# Udderly EZ milker



## AlecBGreen (Jul 7, 2009)

I saw a previous post on this topic but I was wondering if anyone had anything to add about the Udderly EZ milker... My mom and I want to make some cheese from our Nigi who is still in milk but 1) we dont have a lot of time since I go back to work in a week and 2) her hands are getting a little arthritic. This looks like a good gizmo but I want to hear from people who have used it. It seems the biggest complaint is that part of it can break easily (the handle?) and that it might cause damage to the teat if used excessively.
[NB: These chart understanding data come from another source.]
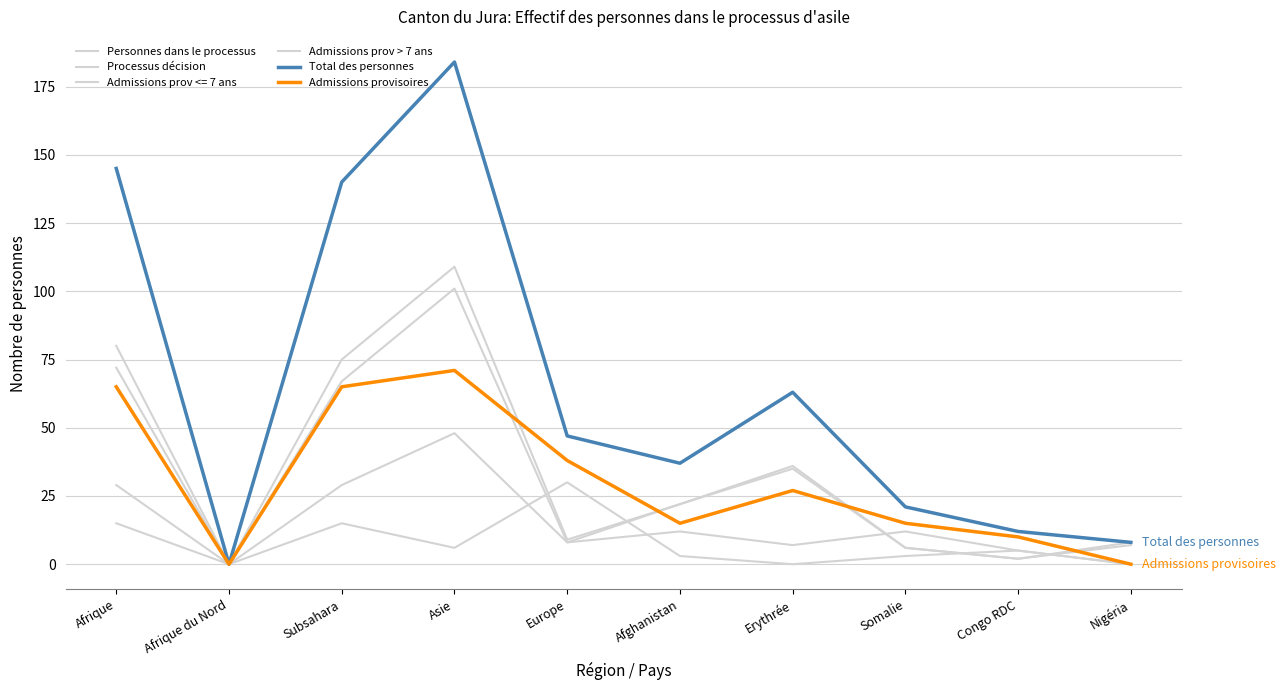

How many interior local valleys does the Admissions provisoires series have?

2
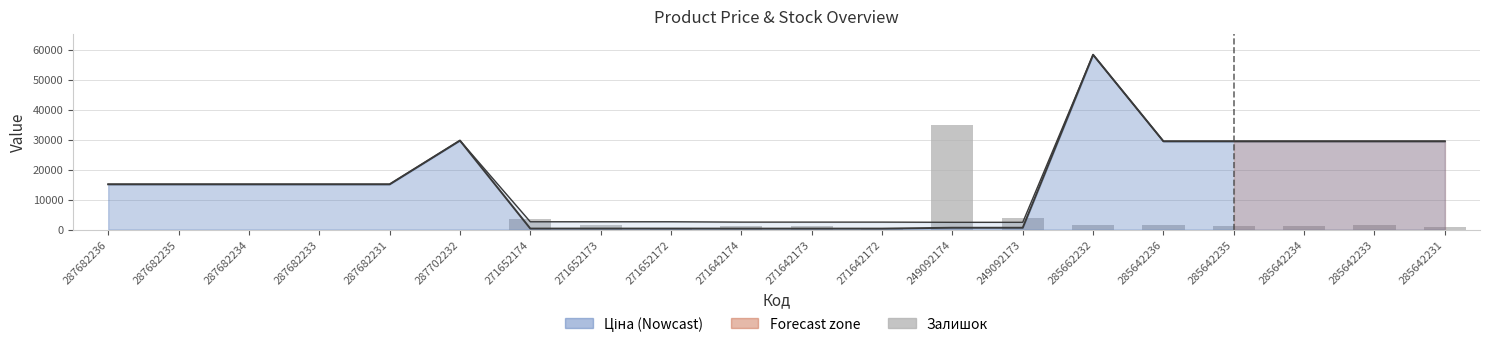

What is the label of the 7th bar from the left?

271652174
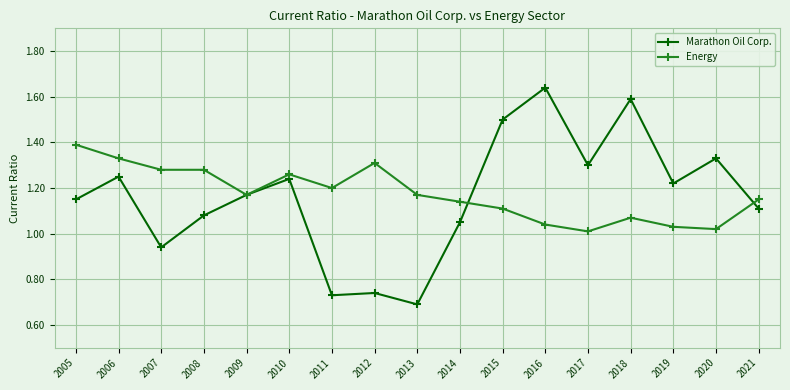

True or false: Energy and Marathon Oil Corp. cross at least once.

True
So, GoatSpotters, any advice?

Original Thread: viewtopic.php?f=2&t=5932&hilit=udderly+ez


----------



## ProctorHillFarm (May 15, 2008)

I have one- I only use it on does that have teats that are too small or hard to milk for whatever reason, but it does work!
my biggest complaint is that its hard to fit under the nigies and keep suction- since you have to keep the whole contraption tilted and it seems like it constantly breaks its seal


----------



## AlecBGreen (Jul 7, 2009)

Thanks for the info!! A few questions:

1) I read they have a changeable silicon fitting for the teats that is supposed to fit Nigis. Do you have it/use it?

2) If it works well, why use it only on a few goats? Do you think it might be bad for their teats?

Thanks!!


----------



## AlecBGreen (Jul 7, 2009)

One more question: how long does it take to milk out a doe if everything runs smoothly? How does that compare to hand milking?


----------



## ProctorHillFarm (May 15, 2008)

Yep I have the nigi size silicone fitting

I find it just as easy to milk out my does by hand (the ones that are easy to milk anyway)- I dont know really why I dont use it on all of them.

It probably takes me the same amount of time to hand milk or use the milker- like 5 minutes or so.
But- you will have to strip out your does by hand after using the milker- it doesnt get all the milk


----------



## AlecBGreen (Jul 7, 2009)

Do the goats seem to prefer one method over the other?


----------



## Epona142 (May 26, 2008)

I'm a really slow milker, so I've looked into this myself. I've heard it causes damage to teats?


----------



## AlecBGreen (Jul 7, 2009)

Epona142 said:


> I'm a really slow milker, so I've looked into this myself. I've heard it causes damage to teats?


from what I gather, the Udderly EZ is OK on the teats but the Maddigans Milker (the syringe & pump) can cause damage if used too frequently


----------



## liz (Oct 5, 2007)

The udderly EZ is the better non automated hand milker as it does pulsate...the Maggidan's just sucks, causes some serious "hickey's" on the teats too...good thing it wasn't permanent damage on Angel, just made her teats purple for a bit.


----------